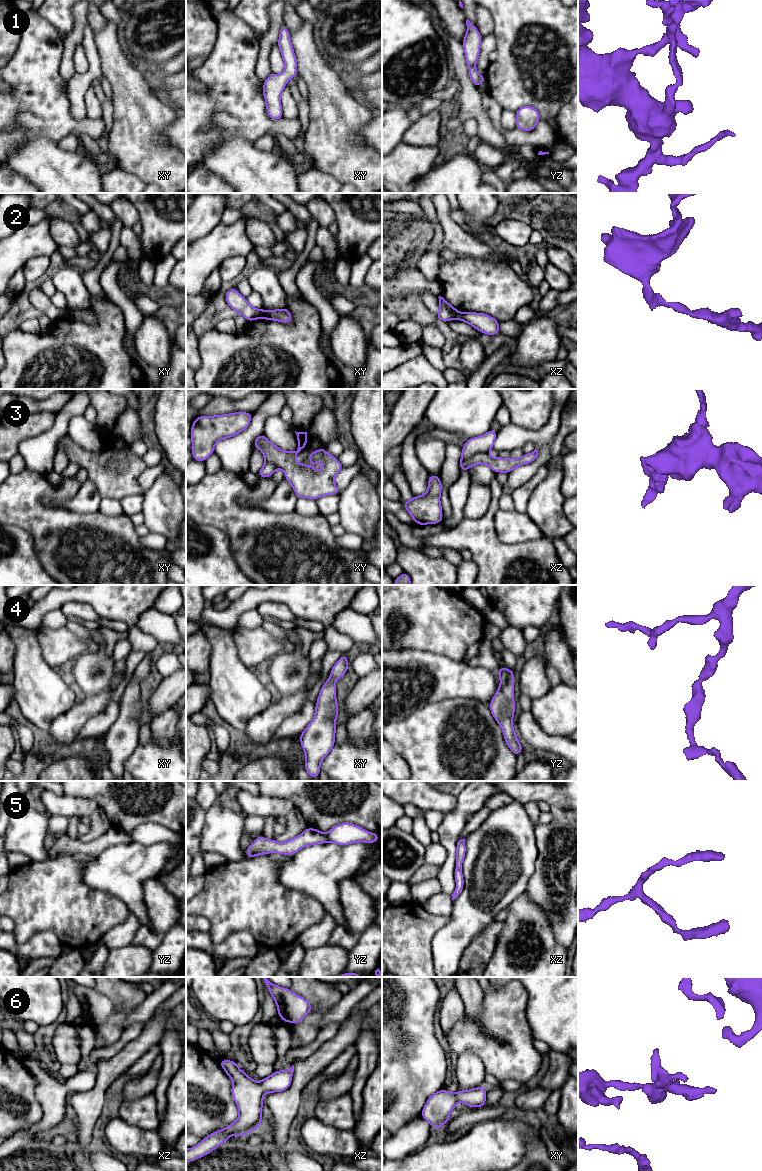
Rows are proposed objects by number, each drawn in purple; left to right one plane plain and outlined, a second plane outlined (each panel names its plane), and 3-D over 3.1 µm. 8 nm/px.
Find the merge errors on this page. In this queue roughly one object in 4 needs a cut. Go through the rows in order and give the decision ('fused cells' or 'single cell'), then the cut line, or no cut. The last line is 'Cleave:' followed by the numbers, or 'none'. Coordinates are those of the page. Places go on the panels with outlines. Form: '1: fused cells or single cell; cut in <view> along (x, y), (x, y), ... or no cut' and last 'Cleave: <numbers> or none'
1: single cell; no cut
2: fused cells; cut in xy along (262, 310), (258, 317)
3: fused cells; cut in xz along (486, 451), (480, 451), (466, 458), (463, 461), (465, 470)
4: single cell; no cut
5: single cell; no cut
6: single cell; no cut
Cleave: 2, 3

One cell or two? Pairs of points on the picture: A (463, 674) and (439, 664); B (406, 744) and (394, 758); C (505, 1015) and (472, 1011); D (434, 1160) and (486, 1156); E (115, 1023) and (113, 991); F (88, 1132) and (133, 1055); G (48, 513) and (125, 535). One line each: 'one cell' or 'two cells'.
A: one cell
B: two cells
C: two cells
D: one cell
E: one cell
F: one cell
G: one cell

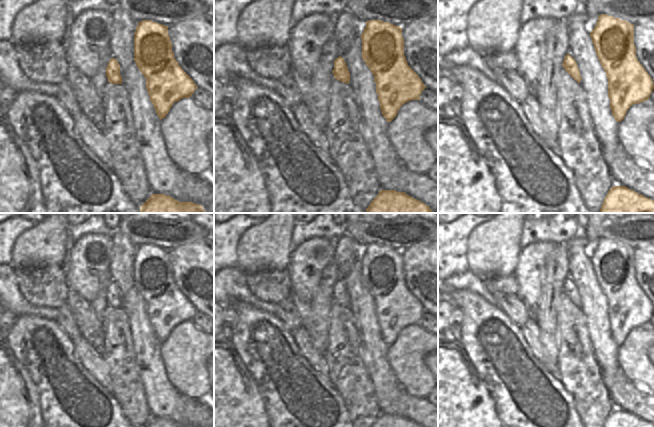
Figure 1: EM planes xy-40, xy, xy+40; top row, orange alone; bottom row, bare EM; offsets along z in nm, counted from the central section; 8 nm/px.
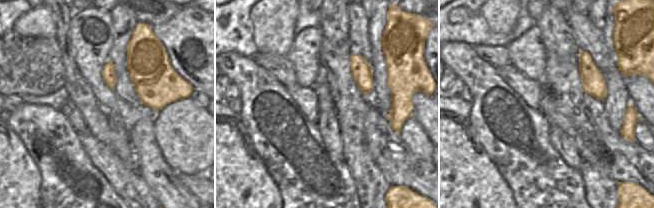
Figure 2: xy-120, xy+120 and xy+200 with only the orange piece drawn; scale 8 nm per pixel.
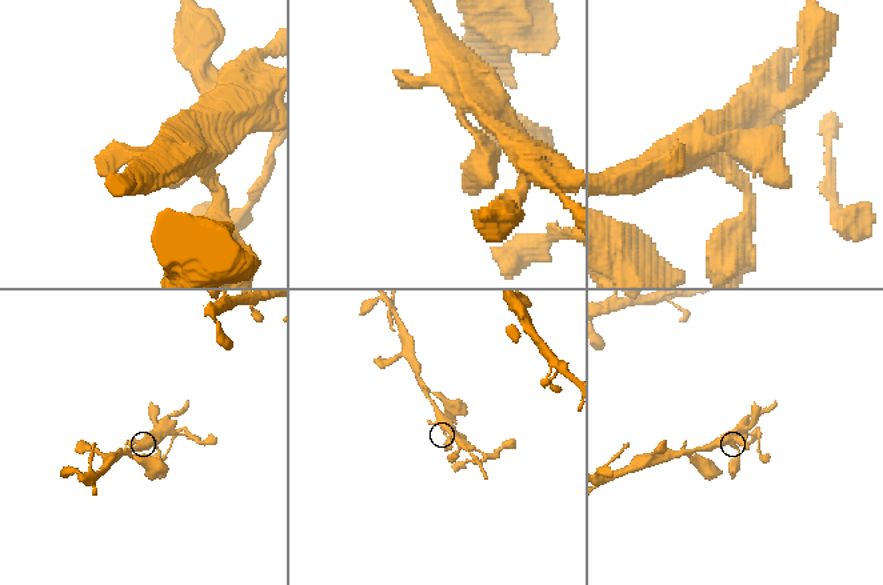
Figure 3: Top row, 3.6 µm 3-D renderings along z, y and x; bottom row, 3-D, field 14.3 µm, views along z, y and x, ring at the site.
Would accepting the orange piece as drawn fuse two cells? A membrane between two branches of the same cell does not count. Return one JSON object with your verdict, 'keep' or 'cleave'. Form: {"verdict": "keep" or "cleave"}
{"verdict": "keep"}

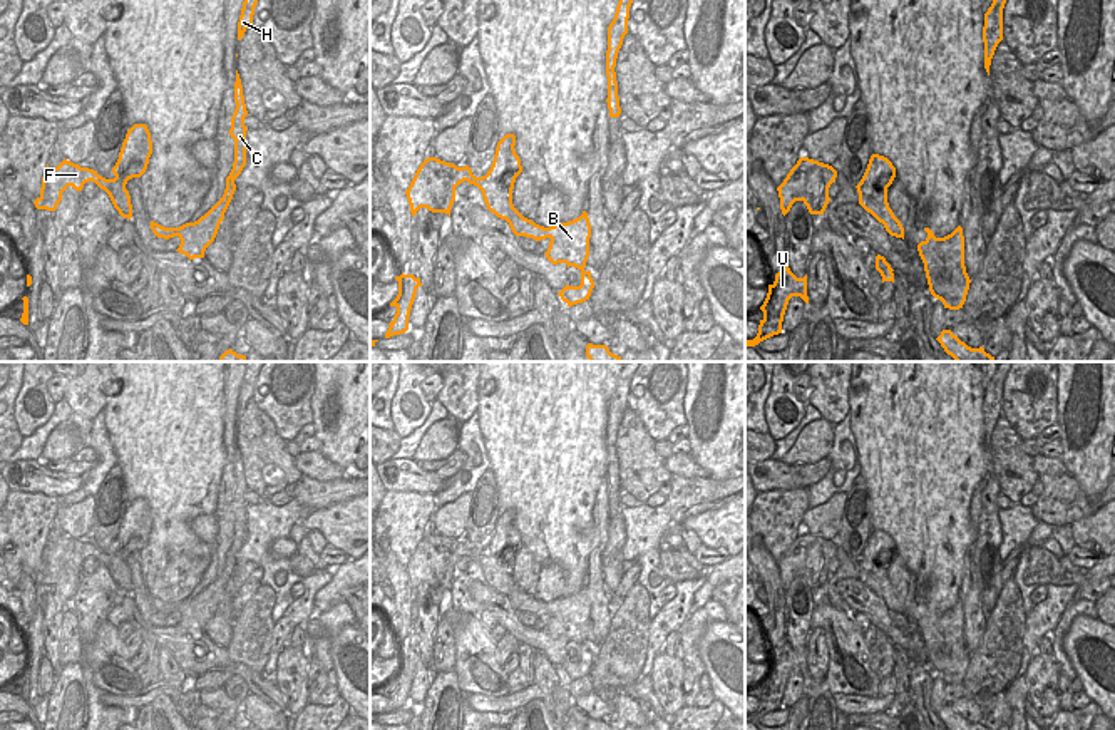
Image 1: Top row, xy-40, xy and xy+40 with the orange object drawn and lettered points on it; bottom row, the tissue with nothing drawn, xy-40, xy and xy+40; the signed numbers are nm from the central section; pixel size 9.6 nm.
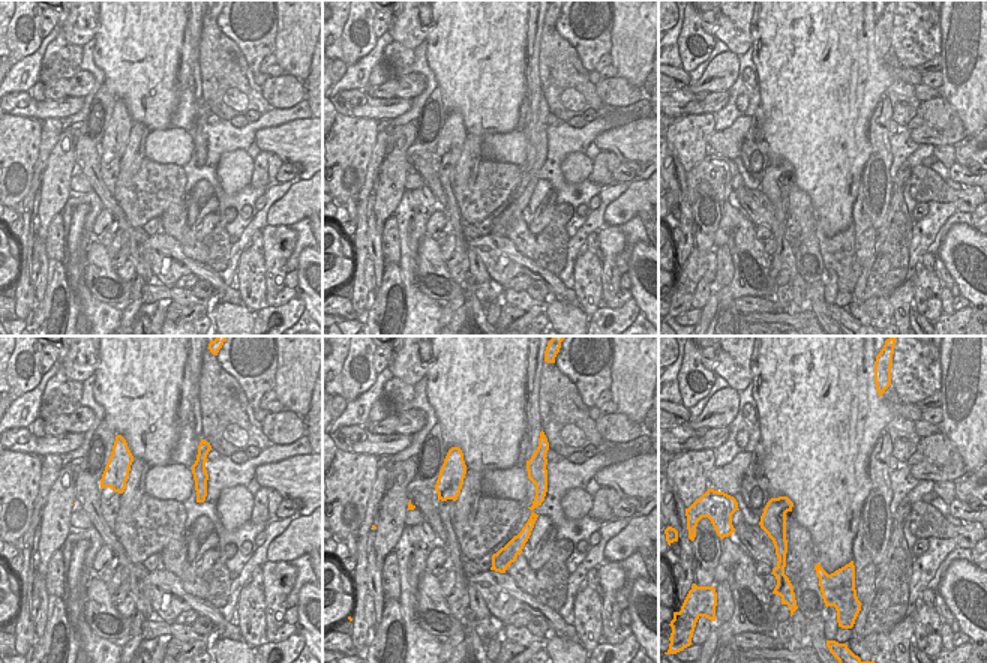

**Try it**
Taking the material above, give again exactly the lines from the one holding "One cell or" through the one holding "Figure 2: xy-120, xy+120", with both ends and without pictures.

**Task output**
One cell or two? Pairs of points on the picture: A (463, 674) and (439, 664); B (406, 744) and (394, 758); C (505, 1015) and (472, 1011); D (434, 1160) and (486, 1156); E (115, 1023) and (113, 991); F (88, 1132) and (133, 1055); G (48, 513) and (125, 535). One line each: 'one cell' or 'two cells'.
A: one cell
B: two cells
C: two cells
D: one cell
E: one cell
F: one cell
G: one cell

Figure 1: EM planes xy-40, xy, xy+40; top row, orange alone; bottom row, bare EM; offsets along z in nm, counted from the central section; 8 nm/px.
Figure 2: xy-120, xy+120 and xy+200 with only the orange piece drawn; scale 8 nm per pixel.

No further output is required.